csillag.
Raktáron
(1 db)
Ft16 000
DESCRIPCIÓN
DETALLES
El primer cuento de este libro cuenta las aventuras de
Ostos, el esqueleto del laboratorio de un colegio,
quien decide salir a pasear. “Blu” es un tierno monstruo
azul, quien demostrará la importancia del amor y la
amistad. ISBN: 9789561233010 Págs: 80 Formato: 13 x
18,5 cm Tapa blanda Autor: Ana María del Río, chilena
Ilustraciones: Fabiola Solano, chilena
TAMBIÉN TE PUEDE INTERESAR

========

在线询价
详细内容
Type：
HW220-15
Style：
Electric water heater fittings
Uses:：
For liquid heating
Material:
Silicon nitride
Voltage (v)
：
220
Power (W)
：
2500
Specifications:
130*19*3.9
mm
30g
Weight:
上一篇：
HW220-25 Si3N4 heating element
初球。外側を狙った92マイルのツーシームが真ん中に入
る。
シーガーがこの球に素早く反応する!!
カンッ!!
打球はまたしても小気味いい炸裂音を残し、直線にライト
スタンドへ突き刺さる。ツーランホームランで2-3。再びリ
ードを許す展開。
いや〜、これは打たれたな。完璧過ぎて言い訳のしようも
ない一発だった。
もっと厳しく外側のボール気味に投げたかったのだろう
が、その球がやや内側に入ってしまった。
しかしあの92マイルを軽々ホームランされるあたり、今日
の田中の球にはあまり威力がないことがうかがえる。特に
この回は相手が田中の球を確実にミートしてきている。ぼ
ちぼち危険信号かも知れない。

========

- Directive: State the number of lines in the data that include the string "quien", and add nothing else.

- Response to the exercise: 2